A whole watermelon is a slippery, awkward thing to cut. It rolls. The rind is thick. One wrong slice and you're chasing it across the counter.
Bob from Home Cook Basics has a simple trick that makes it manageable: cut a small flat spot on one side first. The watermelon stops rolling, and every cut after that gets easier. From there you've got two options - wedges for eating right off the rind, or rind-free cubes for fruit salad.
You'll need a sharp chef's knife or serrated bread knife, a stable cutting board, and about 10 minutes start to finish.
Common questions
How do I keep a watermelon from rolling while I cut it?
Slice a thin sliver off one side first to create a flat spot, then rest the melon on that flat face. A stable base is what keeps the knife, and your hand, safe on a round fruit.
What's the easiest way to cut a watermelon into cubes?

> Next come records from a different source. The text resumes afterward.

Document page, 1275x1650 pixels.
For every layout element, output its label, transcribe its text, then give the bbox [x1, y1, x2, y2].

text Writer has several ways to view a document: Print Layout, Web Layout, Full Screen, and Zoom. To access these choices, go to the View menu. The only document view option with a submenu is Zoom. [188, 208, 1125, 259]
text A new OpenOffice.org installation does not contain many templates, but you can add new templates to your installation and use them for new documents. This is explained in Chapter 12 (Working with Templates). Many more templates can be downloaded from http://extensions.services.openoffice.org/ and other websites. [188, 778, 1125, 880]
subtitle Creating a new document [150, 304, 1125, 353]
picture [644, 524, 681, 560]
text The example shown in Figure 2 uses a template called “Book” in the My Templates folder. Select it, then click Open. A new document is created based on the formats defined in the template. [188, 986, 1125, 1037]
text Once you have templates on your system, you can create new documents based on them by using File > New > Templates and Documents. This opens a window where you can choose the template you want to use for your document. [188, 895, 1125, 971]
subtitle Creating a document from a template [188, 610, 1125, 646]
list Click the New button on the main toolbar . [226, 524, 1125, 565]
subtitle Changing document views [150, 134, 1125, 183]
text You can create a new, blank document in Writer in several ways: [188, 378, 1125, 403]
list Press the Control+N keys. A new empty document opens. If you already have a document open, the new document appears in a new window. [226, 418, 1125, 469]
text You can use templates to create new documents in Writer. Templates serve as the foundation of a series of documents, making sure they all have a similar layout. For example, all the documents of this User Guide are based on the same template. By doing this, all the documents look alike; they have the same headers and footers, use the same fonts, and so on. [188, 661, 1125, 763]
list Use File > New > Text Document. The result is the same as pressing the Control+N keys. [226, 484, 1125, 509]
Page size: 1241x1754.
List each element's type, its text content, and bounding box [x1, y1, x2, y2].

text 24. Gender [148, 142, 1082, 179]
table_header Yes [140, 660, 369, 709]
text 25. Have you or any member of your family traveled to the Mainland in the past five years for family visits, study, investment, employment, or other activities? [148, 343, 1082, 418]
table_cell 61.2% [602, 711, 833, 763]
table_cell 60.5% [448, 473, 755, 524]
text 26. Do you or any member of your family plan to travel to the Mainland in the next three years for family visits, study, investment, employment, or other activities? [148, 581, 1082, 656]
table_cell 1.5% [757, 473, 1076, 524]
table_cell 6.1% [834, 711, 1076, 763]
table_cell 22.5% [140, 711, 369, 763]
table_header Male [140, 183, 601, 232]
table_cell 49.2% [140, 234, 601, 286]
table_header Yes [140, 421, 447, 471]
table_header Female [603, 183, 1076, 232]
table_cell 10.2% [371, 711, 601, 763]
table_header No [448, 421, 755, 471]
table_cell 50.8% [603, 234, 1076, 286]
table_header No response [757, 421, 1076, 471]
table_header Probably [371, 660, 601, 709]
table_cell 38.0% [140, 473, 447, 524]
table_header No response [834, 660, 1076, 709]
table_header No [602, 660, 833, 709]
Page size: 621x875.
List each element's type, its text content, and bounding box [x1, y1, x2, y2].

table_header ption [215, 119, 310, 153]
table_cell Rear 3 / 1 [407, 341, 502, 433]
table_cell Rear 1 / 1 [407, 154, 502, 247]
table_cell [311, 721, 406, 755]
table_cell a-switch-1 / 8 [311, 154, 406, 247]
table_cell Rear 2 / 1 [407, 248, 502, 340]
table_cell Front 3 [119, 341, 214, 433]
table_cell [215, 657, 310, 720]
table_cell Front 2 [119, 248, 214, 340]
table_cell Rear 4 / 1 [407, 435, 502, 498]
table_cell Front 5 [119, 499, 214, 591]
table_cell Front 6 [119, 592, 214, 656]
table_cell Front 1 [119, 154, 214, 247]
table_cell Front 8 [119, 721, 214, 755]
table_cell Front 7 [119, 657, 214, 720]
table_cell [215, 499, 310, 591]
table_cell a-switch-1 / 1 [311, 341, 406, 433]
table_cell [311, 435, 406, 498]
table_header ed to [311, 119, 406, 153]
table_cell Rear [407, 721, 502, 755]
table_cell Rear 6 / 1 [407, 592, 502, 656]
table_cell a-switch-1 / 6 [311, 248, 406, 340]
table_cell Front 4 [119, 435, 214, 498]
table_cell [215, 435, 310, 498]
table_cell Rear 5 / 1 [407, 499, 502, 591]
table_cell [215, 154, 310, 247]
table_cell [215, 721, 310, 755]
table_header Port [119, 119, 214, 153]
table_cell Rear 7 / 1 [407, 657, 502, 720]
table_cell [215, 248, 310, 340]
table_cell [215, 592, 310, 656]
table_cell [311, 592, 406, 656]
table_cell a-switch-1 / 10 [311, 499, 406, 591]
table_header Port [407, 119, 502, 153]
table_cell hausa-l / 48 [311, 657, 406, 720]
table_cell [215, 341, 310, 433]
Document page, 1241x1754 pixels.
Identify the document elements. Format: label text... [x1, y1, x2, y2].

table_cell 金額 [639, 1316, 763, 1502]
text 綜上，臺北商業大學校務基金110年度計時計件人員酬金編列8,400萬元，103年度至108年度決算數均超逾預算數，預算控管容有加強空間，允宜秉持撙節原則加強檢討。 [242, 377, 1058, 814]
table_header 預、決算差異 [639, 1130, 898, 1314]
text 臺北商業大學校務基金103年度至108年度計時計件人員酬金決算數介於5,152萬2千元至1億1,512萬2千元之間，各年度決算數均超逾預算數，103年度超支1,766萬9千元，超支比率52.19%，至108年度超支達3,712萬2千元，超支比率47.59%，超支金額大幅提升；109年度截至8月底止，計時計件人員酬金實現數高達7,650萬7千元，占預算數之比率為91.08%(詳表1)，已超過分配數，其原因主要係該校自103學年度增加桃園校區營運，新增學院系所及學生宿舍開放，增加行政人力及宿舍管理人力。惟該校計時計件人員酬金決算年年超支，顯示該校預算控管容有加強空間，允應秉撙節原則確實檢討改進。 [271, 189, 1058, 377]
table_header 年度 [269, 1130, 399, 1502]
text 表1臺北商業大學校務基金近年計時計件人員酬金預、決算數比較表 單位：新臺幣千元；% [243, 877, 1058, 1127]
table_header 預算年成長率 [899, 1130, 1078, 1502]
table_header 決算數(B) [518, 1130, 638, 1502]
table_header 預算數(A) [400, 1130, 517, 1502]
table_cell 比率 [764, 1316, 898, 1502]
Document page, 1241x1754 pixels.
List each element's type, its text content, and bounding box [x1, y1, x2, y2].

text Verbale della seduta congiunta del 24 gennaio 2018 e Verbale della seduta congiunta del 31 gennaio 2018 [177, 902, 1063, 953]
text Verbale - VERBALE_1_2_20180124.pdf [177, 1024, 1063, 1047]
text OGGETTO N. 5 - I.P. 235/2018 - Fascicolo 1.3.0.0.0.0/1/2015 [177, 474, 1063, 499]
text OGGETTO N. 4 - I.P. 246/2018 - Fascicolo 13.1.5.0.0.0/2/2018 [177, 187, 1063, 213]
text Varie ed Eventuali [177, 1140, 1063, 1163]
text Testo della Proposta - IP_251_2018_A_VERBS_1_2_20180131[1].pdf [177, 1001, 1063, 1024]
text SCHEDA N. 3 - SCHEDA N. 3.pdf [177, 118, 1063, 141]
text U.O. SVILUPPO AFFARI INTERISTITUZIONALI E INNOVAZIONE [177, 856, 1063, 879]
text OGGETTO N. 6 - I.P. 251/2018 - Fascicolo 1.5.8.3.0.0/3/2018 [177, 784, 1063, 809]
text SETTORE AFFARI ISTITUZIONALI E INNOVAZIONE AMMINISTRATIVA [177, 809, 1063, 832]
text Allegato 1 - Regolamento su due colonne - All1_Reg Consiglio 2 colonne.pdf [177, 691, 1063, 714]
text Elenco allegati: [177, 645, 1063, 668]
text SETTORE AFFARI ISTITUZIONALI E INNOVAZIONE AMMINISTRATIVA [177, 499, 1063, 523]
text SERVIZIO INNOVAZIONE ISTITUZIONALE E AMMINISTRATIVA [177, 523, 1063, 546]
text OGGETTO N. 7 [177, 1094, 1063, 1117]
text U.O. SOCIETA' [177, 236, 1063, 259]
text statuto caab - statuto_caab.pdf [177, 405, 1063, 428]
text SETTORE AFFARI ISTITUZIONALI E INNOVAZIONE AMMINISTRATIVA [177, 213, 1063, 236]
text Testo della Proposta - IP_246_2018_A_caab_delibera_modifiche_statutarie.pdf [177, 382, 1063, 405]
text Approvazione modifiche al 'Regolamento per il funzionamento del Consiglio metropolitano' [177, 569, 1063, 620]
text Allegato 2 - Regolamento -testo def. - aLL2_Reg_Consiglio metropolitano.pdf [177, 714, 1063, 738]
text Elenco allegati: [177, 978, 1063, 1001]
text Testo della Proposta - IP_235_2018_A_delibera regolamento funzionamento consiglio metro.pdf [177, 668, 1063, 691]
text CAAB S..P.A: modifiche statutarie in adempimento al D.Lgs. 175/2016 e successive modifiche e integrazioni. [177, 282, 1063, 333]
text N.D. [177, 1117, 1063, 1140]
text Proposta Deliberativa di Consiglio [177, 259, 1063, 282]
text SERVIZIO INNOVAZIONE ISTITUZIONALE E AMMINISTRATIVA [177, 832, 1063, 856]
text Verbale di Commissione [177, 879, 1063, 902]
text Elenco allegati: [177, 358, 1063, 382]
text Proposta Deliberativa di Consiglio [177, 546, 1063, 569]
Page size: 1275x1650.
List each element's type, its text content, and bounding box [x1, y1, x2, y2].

Halve it, lay a half cut-side down, slice the rind off following the curve, then cut the flesh into slabs, strips, and finally crosswise into cubes. Taking the rind off first makes uniform cubes much easier.
Should I cut a watermelon into wedges or cubes?
Wedges are fastest and great for eating right off the rind at a cookout. Cubes take a couple more cuts but are better for fruit salad and for storing in the fridge.